Extracted text:
········
# The Value Of Ecigssa Thanks To You!



## Gizmo (26/3/14)

estimated worth, 
$ 19,031

How much can it make from ad revenue:
$ 60 / day
$ 1,800 / month
$ 21,600 / year

Website Traffic
4,044 visitors / day
121,320 visitors / month
1,455,840 visitors / year
20,054 pageviews / day
601,620 pageviews / month
7,219,440 pageviews / year
Alexa Rank: 409,302

http://www.worthofweb.com/website-value/ecigssa.co.za

Reactions: Winner 2


----------



## Gizmo (26/3/14)

However, because I care about the community I will keep those messy ads away!

Reactions: Like 3 | Winner 5


----------



## Gazzacpt (26/3/14)

Nice one @Gizmo got something special going with this forum.

Sent from my GT-I9190 using Tapatalk


----------



## Riaz (26/3/14)

lovely stuff @Gizmo


----------



## Rob Fisher (26/3/14)

Gizmo said:


> However, because I care about the community I will keep those messy ads away!



If you can get money for them I would take it Gizmo... before you know it the data traffic charges will be way up... and that's not even taking in your time and expertise in keeping the forums running!

I've seen this happen on 2 bass fishing forums before... the traffic climbs to a point where the hosting company starts asking for some serious cash...

So if you are asking my advice on the matter then I would offer Vendors ads spot for hard cash finish and klaar! By all means put the money into a forums account or something but as noble as it is doing something for the love of it... money talks.

Reactions: Like 2 | Agree 2


----------



## Gizmo (26/3/14)

I was thinking of a donations system when we get to that point. But I will see.. My current server costs are R1500 per a month which I will gladly cover however, once it gets bigger I may need a donation system in place like forums like carbonite.co.za does.


----------



## vaalboy (26/3/14)

I'm with Rob on this one. I don't dig pop up ad's etc. but if it helps sustaining the board then I'm all for it

Reactions: Agree 1


----------



## Rob Fisher (26/3/14)

Gizmo said:


> I was thinking of a donations system when we get to that point. But I will see.. My current server costs are R1500 per a month which I will gladly cover however, once it gets bigger I may need a donation system in place like forums like carbonite.co.za does.



Exactly! I would say take ad revenue now and hopefully build up a kitty! Donation systems don't work as well... at least with ad revenue you are giving vendors REAL VALUE to a target market. Hey we may even enjoy some vaping adverts! Please consider it Giz!

Reactions: Informative 1


----------



## Mklops (26/3/14)

vaalboy said:


> I'm with Rob on this one. I don't dig pop up ad's etc. but if it helps sustaining the board then I'm all for it


 
I dont know if it will be possible, but maybe try keeping the ads purely vape related?
········
Exercise instructions:
Answer these questions from the forum thread:
1. What estimated worth is listed for the site?
2. What does Gizmo give as his current monthly server costs?
3. On what kind of forums, and how many, does Rob Fisher say he has seen rising traffic lead the hosting company to ask for serious cash?

Chart comprehension data
········
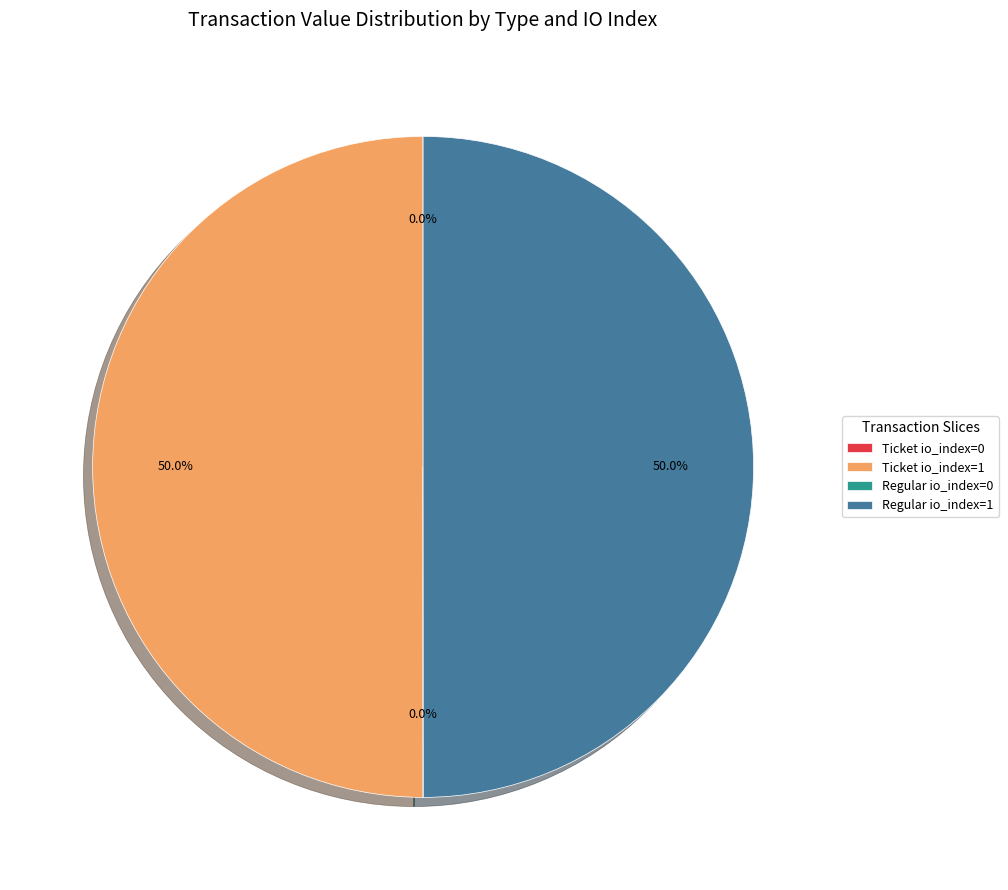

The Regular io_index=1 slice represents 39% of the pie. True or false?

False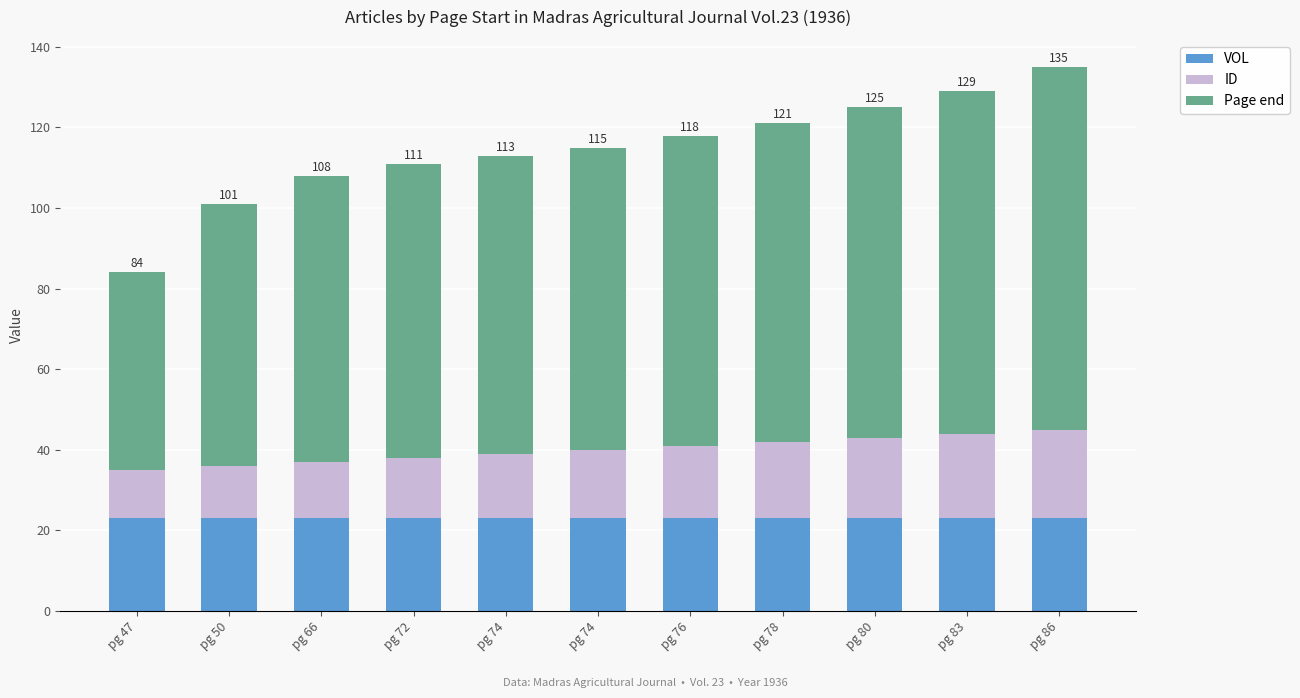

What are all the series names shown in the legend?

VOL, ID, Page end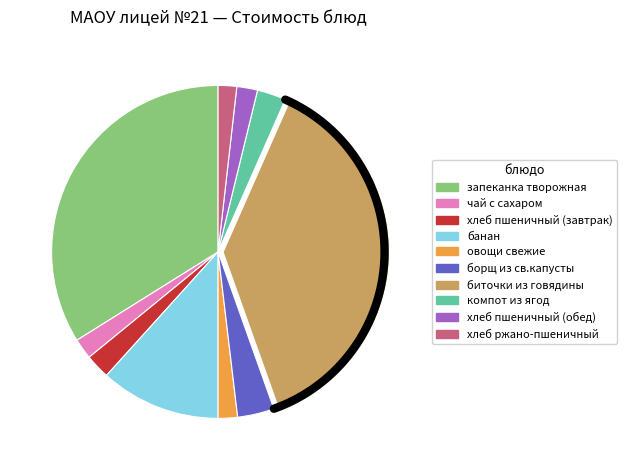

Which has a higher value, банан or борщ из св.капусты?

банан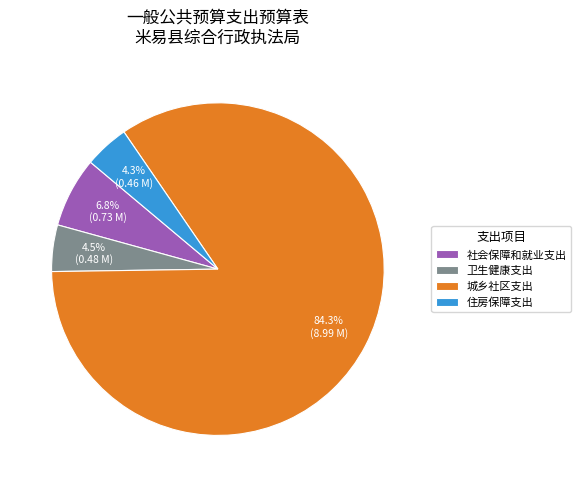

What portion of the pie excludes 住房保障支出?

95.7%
········
Task output:
1. $19,031
2. R1500 per month
3. Two bass fishing forums